Task item
Go through the data below and return each line containing the word "peau".

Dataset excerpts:
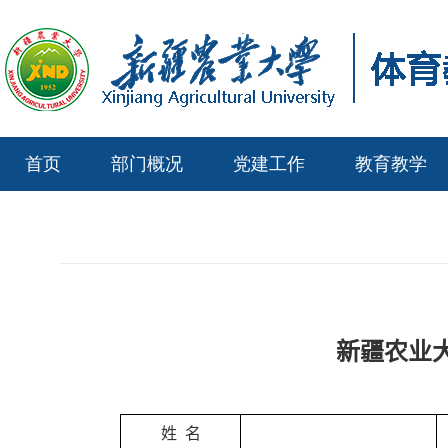
首页
部门概况
党建工作
教育教学
新疆农业
姓 名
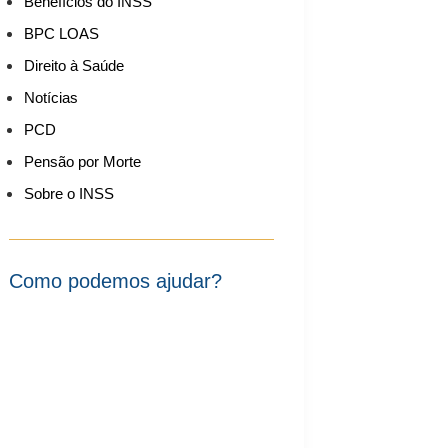
Benefícios do INSS
BPC LOAS
Direito à Saúde
Notícias
PCD
Pensão por Morte
Sobre o INSS
Como podemos ajudar?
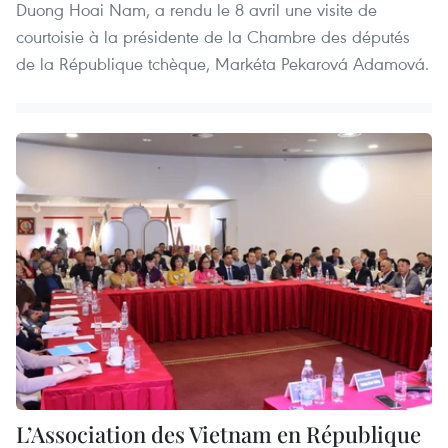
Duong Hoai Nam, a rendu le 8 avril une visite de
courtoisie à la présidente de la Chambre des députés
de la République tchèque, Markéta Pekarová Adamová.
L’Association des Vietnam en République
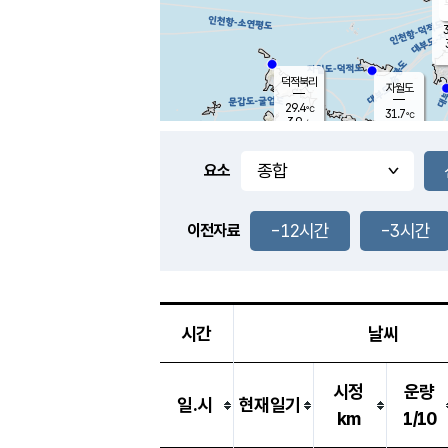
3
덕적북리
자월도
29.4
℃
31.7
℃
3.9
m/s
1.1
m/s
-
mm
-
mm
요소
풍도
30.1
덕적지도
3.7
m/
-
-12시간
-3시간
mm
이전자료
29.4
℃
대
3.2
m/s
-
mm
30.9
6.4
m
-
mm
시간
날씨
시정
운량
일.시
현재일기
km
1/10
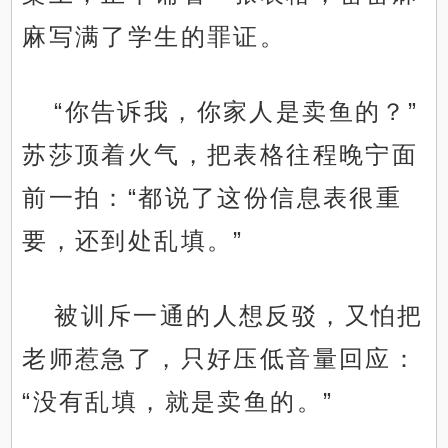
麻写满了学生的罪证。
“你告诉我，你家人是卖鱼的？”
苏莎顶着火气，把表格往程晚宁面
前一拍：“都说了这份信息表很重
要，还到处乱填。”
被训斥一通的人想反驳，又怕把
老师惹急了，只好压低音量回应：
“没有乱填，就是卖鱼的。”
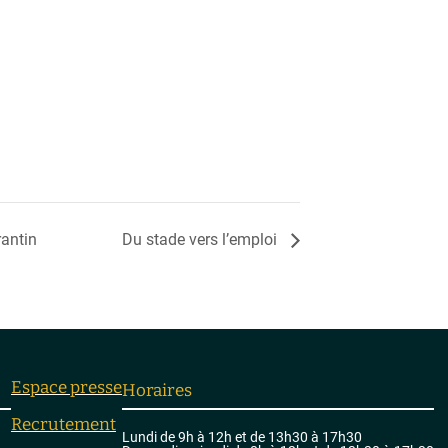
rantin
Du stade vers l’emploi
Espace presse
Horaires
Recrutement
Lundi de 9h à 12h et de 13h30 à 17h30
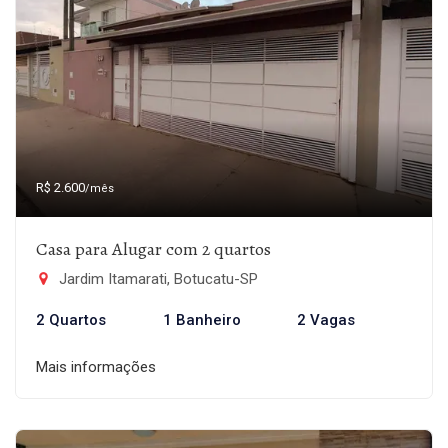
R$ 2.600
/mês
Casa para Alugar com 2 quartos
Jardim Itamarati, Botucatu-SP
2 Quartos
1 Banheiro
2 Vagas
Mais informações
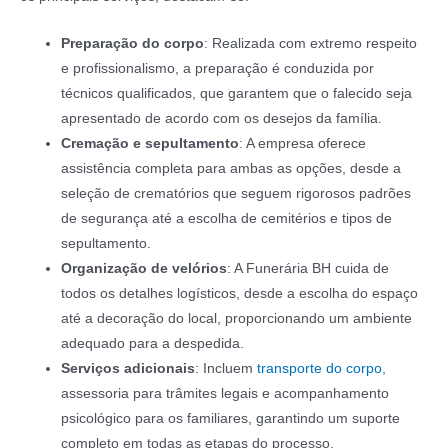
Preparação do corpo
: Realizada com extremo respeito
e profissionalismo, a preparação é conduzida por
técnicos qualificados, que garantem que o falecido seja
apresentado de acordo com os desejos da família.
Cremação e sepultamento
: A empresa oferece
assistência completa para ambas as opções, desde a
seleção de crematórios que seguem rigorosos padrões
de segurança até a escolha de cemitérios e tipos de
sepultamento.
Organização de velórios
: A Funerária BH cuida de
todos os detalhes logísticos, desde a escolha do espaço
até a decoração do local, proporcionando um ambiente
adequado para a despedida.
Serviços adicionais
: Incluem
transporte do corpo,
assessoria para trâmites legais e acompanhamento
psicológico para os familiares, garantindo um suporte
completo em todas as etapas do processo.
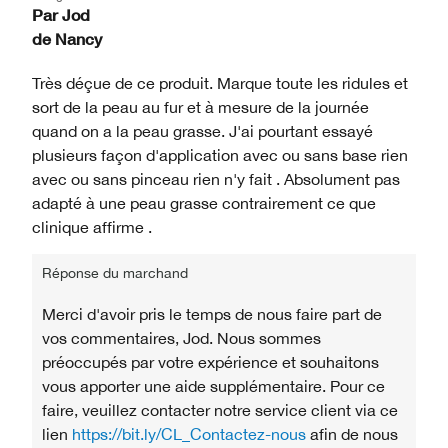
Par
Jod
de
Nancy
Très déçue de ce produit. Marque toute les ridules et
sort de la peau au fur et à mesure de la journée
quand on a la peau grasse. J'ai pourtant essayé
plusieurs façon d'application avec ou sans base rien
avec ou sans pinceau rien n'y fait . Absolument pas
adapté à une peau grasse contrairement ce que
clinique affirme .
Réponse du marchand
Merci d'avoir pris le temps de nous faire part de
vos commentaires, Jod. Nous sommes
préoccupés par votre expérience et souhaitons
vous apporter une aide supplémentaire. Pour ce
faire, veuillez contacter notre service client via ce
lien
https://bit.ly/CL_Contactez-nous
afin de nous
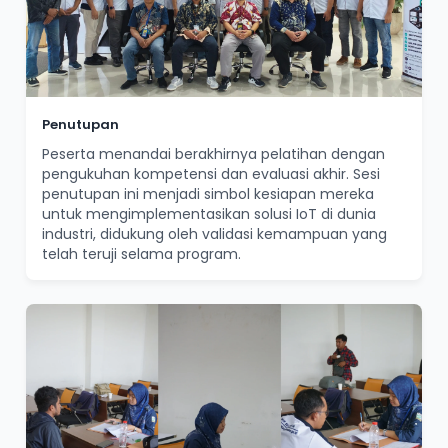
Penutupan
Peserta menandai berakhirnya pelatihan dengan
pengukuhan kompetensi dan evaluasi akhir. Sesi
penutupan ini menjadi simbol kesiapan mereka
untuk mengimplementasikan solusi IoT di dunia
industri, didukung oleh validasi kemampuan yang
telah teruji selama program.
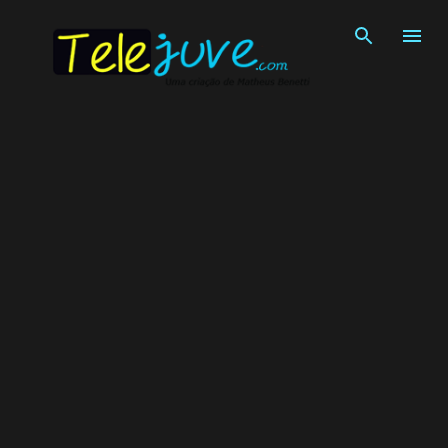
Pular para o conteúdo principal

Written response
sort de la peau au fur et à mesure de la journée
quand on a la peau grasse. J'ai pourtant essayé
adapté à une peau grasse contrairement ce que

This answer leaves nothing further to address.